* _Exercise description_
Take the lines below between the one holding "right knee: (93, 361)" and the one holding "right shoulder: (173, 206)", inclusive, and copy them exactly. Add nothing.
BEGIN Material provided
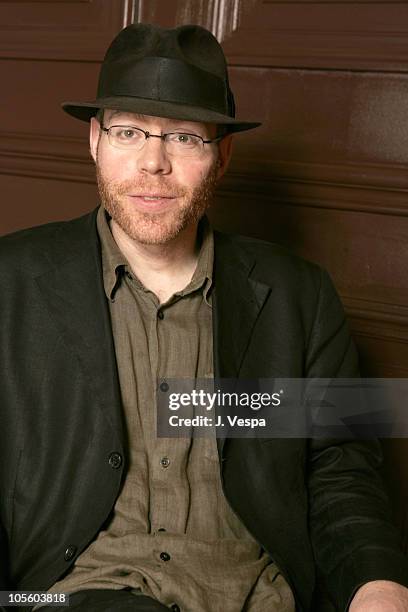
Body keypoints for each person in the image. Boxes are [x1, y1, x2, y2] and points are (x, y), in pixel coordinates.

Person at [0, 22, 407, 612]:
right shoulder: (10, 283)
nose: (153, 163)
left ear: (223, 153)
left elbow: (343, 472)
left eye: (186, 138)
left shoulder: (302, 296)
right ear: (94, 139)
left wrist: (380, 586)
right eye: (128, 132)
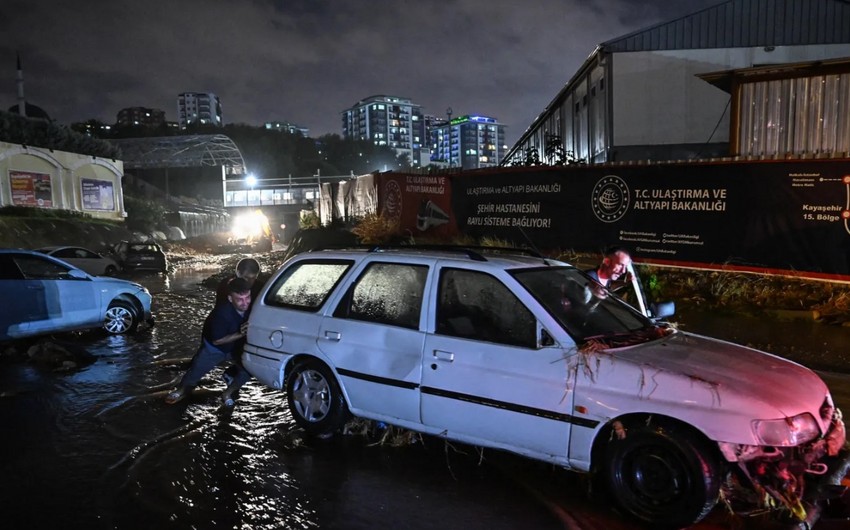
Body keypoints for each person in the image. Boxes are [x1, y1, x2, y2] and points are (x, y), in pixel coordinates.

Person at [165, 277, 253, 408]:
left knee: (248, 371)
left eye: (247, 297)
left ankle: (228, 392)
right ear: (230, 299)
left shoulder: (254, 307)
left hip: (237, 347)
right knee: (196, 371)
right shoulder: (221, 313)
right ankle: (181, 390)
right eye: (239, 299)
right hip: (215, 348)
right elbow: (217, 341)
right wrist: (241, 333)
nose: (245, 303)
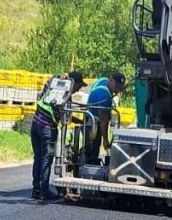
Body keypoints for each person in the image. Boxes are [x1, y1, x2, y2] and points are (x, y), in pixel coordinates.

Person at [31, 71, 87, 200]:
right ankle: (44, 190)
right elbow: (65, 119)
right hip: (48, 131)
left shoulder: (52, 84)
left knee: (38, 157)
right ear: (74, 83)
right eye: (78, 87)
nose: (78, 90)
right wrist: (81, 121)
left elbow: (50, 84)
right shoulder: (66, 97)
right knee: (47, 158)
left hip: (35, 126)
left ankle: (36, 189)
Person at [84, 72, 127, 164]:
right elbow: (104, 120)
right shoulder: (105, 96)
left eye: (120, 87)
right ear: (111, 80)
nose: (118, 90)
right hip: (94, 123)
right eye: (116, 86)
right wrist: (106, 140)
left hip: (87, 117)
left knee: (87, 144)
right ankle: (91, 165)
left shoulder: (102, 80)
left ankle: (86, 157)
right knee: (94, 147)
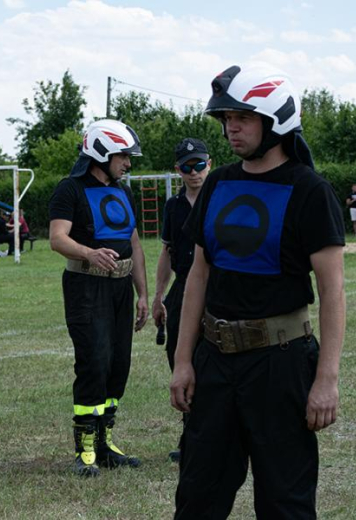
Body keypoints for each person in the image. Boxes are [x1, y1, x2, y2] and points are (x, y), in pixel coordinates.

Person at [170, 64, 345, 519]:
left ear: (277, 122)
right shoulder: (219, 182)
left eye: (243, 118)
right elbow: (198, 277)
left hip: (281, 364)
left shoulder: (310, 190)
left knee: (285, 502)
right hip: (214, 360)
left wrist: (325, 380)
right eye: (227, 118)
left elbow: (333, 292)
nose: (231, 127)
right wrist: (185, 360)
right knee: (197, 497)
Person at [49, 119, 149, 477]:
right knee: (93, 361)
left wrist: (142, 294)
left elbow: (134, 244)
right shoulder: (70, 189)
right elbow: (57, 238)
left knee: (118, 364)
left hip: (121, 289)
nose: (128, 164)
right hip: (86, 288)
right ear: (102, 152)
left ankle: (106, 442)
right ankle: (85, 448)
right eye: (123, 156)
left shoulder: (124, 191)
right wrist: (88, 253)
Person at [150, 137, 211, 463]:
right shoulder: (173, 206)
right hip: (182, 286)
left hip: (215, 289)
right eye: (187, 167)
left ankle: (212, 436)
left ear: (209, 164)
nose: (194, 172)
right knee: (179, 359)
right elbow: (167, 252)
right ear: (178, 170)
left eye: (199, 164)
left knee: (211, 363)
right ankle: (190, 435)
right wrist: (159, 297)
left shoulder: (220, 199)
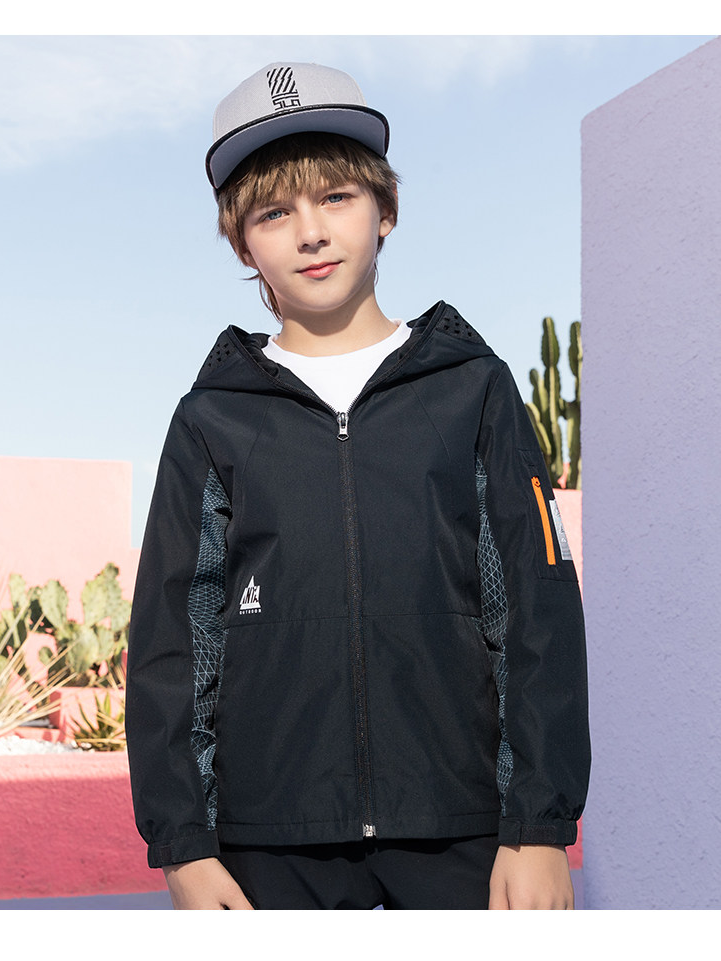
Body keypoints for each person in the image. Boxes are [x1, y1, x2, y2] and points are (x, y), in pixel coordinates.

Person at [125, 61, 590, 910]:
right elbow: (174, 638)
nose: (311, 233)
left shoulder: (472, 390)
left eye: (336, 197)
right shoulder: (211, 418)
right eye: (274, 212)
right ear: (242, 244)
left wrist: (538, 825)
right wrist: (183, 846)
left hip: (464, 830)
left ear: (385, 210)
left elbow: (535, 608)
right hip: (269, 840)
END Material provided
* _Result for this exercise_
right knee: (93, 361)
left wrist: (142, 294)
left elbow: (134, 244)
right shoulder: (70, 189)
right elbow: (57, 238)
left knee: (118, 364)
left hip: (121, 289)
nose: (128, 164)
right hip: (86, 288)
right ear: (102, 152)
left ankle: (106, 442)
right ankle: (85, 448)
right eye: (123, 156)
left shoulder: (124, 191)
right wrist: (88, 253)
Person at [150, 137, 211, 463]:
right shoulder: (173, 206)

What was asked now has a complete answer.